Mr. Schwarzenegger’s aides say his proposed reforms are mostly the work of three men: Stanford’s Mr. Sweeney, who wrote a book analyzing California’s electricity crisis; Sean Randolph, president of the San Francisco-based Bay Area Economic Forum, a group that represents business and government interests; and Lawrence Makovich, a senior director for Cambridge Energy Research Associates, a Massachusetts research firm.

The men met with Mr. Schwarzenegger last month and then drew up an energy policy based largely on their research, Mr. Sweeney and Mr. Randolph said in interviews. Mr. Makovich didn’t respond to a message.

Based on what Mr. Schwarzenegger has disclosed, “It’s an encouraging plan, one that seems to be very forward looking,” said Severin Borenstein, director of the Energy Institute at the University of California at Berkeley. Mr. Borenstein isn’t working with Mr. Schwarzenegger but is listed in the acknowledgments of Mr. Sweeney’s book.
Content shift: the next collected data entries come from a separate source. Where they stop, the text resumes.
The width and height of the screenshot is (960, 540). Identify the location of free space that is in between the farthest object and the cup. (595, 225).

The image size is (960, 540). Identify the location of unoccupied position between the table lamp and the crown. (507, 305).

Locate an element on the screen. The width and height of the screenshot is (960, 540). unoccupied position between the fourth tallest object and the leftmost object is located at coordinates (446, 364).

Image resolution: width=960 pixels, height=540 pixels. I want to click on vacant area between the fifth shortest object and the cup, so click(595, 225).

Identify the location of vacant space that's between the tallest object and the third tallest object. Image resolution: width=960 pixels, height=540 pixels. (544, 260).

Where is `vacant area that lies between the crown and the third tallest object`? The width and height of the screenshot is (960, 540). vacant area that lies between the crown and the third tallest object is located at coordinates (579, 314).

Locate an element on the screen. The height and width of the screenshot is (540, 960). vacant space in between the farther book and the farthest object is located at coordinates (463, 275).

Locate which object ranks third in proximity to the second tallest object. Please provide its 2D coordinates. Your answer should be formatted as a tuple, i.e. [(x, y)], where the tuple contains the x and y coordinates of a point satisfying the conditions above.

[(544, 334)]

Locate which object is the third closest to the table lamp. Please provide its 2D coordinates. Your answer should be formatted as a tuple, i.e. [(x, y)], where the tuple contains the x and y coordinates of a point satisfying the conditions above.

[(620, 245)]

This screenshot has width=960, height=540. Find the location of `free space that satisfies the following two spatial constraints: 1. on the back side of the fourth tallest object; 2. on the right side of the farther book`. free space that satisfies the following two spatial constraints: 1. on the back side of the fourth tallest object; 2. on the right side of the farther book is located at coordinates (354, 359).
It’s unlikely electricity deregulation will be at the top of Mr. Schwarzenegger’s agenda. He has an $8 billion budget deficit to deal with and may have to defeat a legislative bill and a ballot-box initiative proposing to reregulate the electricity market.

Still, California will probably need to adopt more reforms to lower the highest electricity prices in the continental United States and address an inadequate power supply, Mr. Borenstein said.

The first overhaul was signed into law in 1996 by Gov. Pete Wilson, now a Schwarzenegger adviser. The changes were hailed as a way to lower costs by fostering more competition and investment in the state’s electricity market.

But the deregulation effort went only part way — eliminating the restrictions on wholesale energy costs but continuing to regulate the prices paid by consumers. Many analysts, including some of Mr. Schwarzenegger’s advisers, say California’s energy crisis resulted from this mismatch, and the system was doomed to fail as long as deregulation was imposed on only one sector.

Whatever the reason for the botched 1996 effort and crisis that ensued, California households through June paid electricity rates 44 percent above the national average and 64 percent above the average in 10 neighboring Western states, according to the most recent data from the U.S. Energy Information Administration. The disparity is greater for businesses, with average rates 57 percent above the national average and 91 percent above neighboring states.

California lacks enough power plants to meet long-term needs. Without more market incentives to expand generating capacity, energy shortages could strike between 2006 and 2008.

Mr. Schwarzenegger believes new and improved deregulation will avert another electricity shortage and eventually drive bills down for many customers. His plan envisions a market in which customers pay a little more to provide generators with an incentive to build more plants and increase the state’s reserves.

To lower their costs, big businesses would be allowed to buy power from other sources besides California’s major utilities. Major power customers also would be forced to install metering equipment so they could be charged higher prices during peak-demand periods.

Meanwhile, most households would still get power from closely regulated utilities: Pacific Gas and Electric, Southern California Edison and San Diego Gas and Electric. Their prices wouldn’t fluctuate much, except in unusual circumstances.

The PUC’s Miss Lynch, a Democrat appointed by recalled Gov. Gray Davis, depicts Mr. Schwarzenegger’s blueprint as a rehash of the Wilson administration’s old ideas.

Architects of Mr. Schwarzenegger’s plan say it’s unfair to compare it with the 1996 package of changes, which they said were flawed and mismanaged by the Davis administration. Mr. Schwarzenegger’s advisers contend deregulation would work under a decisive governor.

But Mike Florio, a staff lawyer for the Utility Reform Network, a consumer group, said it will be an even tougher sell this time.

“It’s like we blew up the house, then got it rebuilt and now we are thinking about putting some dynamite around the foundation all over again,” he said.